● **Исходный текст**:
╔══

Связь с «государственным злодеем» почиталась немаловажным преступлением. За это можно было легко пострадать. Это было небезопасно.
Шевченко не знал об этом. Он думал, что все друзья отвернулись от него. И от этого он страдал еще больше.
Но вот стали приходить первые письма с Украины и из Петербурга. И с каждым письмом в Шевченко как бы вливалась жизнь. Все показалось не так уж безнадежно, не так омерзительно.
Снова у Шевченко возникло непреодолимое желание писать или рисовать. Но жестокое запрещение царя было слишком категорическим.
Тем не менее Шевченко послал прошение шефу жандармов о дозволении ему рисовать пейзажи. Но дозволения не последовало.
Тогда Шевченко стал писать тайком. Он сшил себе маленькую тетрадь и носил ее за голенищем.
Шевченко писал:
Под старость с музою своей.
В бурьяне спрятаться и плакать,
Скрывая думы от людей.

╚══

(Сохранённые записи данных)
╔══

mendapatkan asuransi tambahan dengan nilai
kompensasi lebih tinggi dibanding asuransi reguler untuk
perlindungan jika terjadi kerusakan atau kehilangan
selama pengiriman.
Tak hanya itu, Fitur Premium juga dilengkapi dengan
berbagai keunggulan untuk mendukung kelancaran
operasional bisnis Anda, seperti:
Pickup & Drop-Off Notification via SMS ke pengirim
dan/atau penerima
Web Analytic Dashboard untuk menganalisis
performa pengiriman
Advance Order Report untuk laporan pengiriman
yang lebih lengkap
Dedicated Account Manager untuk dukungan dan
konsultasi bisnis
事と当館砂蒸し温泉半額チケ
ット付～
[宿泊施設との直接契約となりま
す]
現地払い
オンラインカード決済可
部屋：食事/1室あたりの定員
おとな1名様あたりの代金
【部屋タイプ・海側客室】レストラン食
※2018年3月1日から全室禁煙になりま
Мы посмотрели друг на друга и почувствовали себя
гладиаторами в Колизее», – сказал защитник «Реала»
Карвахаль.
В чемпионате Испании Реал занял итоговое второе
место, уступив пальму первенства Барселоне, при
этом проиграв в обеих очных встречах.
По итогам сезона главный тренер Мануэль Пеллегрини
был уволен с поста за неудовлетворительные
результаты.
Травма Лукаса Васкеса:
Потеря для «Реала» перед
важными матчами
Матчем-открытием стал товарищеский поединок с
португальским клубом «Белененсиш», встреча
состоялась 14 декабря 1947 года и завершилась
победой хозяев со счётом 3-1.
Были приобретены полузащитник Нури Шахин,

╚══
╔══

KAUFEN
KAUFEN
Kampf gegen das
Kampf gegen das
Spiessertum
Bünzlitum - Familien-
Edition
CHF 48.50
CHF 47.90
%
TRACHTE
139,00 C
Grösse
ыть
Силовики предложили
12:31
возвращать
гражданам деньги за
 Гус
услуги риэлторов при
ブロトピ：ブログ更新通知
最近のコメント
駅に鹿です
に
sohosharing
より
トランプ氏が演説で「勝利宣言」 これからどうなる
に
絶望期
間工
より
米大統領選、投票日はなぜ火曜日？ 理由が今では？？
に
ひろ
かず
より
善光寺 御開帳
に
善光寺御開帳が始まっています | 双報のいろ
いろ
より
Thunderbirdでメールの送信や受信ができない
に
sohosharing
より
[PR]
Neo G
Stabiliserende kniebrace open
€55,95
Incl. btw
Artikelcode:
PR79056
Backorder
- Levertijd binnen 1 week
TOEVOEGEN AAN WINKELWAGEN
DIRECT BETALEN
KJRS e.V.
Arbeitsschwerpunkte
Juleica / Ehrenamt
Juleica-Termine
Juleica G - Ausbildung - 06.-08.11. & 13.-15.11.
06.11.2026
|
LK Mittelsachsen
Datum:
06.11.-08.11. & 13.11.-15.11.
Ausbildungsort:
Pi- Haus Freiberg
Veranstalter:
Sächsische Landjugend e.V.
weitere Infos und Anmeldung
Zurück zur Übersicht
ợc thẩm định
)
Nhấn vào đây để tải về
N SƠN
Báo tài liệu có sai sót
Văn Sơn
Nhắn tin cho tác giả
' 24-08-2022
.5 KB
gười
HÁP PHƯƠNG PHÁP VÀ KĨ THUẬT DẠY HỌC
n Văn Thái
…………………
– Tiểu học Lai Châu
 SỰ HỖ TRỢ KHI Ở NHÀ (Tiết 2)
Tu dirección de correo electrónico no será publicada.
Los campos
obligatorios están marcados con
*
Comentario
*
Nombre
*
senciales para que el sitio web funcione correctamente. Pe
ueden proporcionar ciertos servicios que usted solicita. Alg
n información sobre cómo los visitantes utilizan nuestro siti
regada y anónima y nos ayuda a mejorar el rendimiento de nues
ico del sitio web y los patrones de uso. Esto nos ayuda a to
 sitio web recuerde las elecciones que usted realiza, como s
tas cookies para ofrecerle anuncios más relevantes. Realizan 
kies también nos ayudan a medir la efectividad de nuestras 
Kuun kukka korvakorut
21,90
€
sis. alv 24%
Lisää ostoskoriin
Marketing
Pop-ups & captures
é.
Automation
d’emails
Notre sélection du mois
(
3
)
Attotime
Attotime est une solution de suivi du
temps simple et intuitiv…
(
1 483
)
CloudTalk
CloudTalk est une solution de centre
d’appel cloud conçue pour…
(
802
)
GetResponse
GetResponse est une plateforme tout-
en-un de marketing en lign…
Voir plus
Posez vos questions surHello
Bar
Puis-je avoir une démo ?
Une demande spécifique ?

╚══
╔══

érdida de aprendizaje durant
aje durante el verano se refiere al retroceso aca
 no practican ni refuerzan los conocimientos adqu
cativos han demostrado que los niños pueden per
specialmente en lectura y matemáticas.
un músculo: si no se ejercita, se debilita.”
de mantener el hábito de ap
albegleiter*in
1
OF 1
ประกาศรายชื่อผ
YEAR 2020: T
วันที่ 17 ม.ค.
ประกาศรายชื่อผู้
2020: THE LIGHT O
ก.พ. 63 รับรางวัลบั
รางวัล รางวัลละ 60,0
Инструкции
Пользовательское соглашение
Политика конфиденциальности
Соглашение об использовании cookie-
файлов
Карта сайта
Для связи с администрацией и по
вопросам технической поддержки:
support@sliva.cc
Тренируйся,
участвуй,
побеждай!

╚══

● **Задания**:
a – Определите, соответствуют ли исходному тексту о Шевченко следующие утверждения: (i) Шевченко знал, что связь с ним опасна для его друзей; (ii) шеф жандармов дозволил Шевченко рисовать пейзажи; (iii) Шевченко носил самодельную тетрадь за голенищем. Для каждого утверждения ответьте «да» или «нет» и приведите точную цитату из текста, подтверждающую ответ.
b – Поясните в одном–трех предложениях, почему, согласно исходному тексту о Шевченко, он страдал еще больше.

● **Ответы**:
a –
(i) Нет: «Шевченко не знал об этом.»
(ii) Нет: «Но дозволения не последовало.»
(iii) Да: «Он сшил себе маленькую тетрадь и носил ее за голенищем.»

b – Шевченко думал, что все друзья отвернулись от него, и именно от этого страдал еще больше. Он не знал, что связь с «государственным злодеем» почиталась немаловажным преступлением и была небезопасна.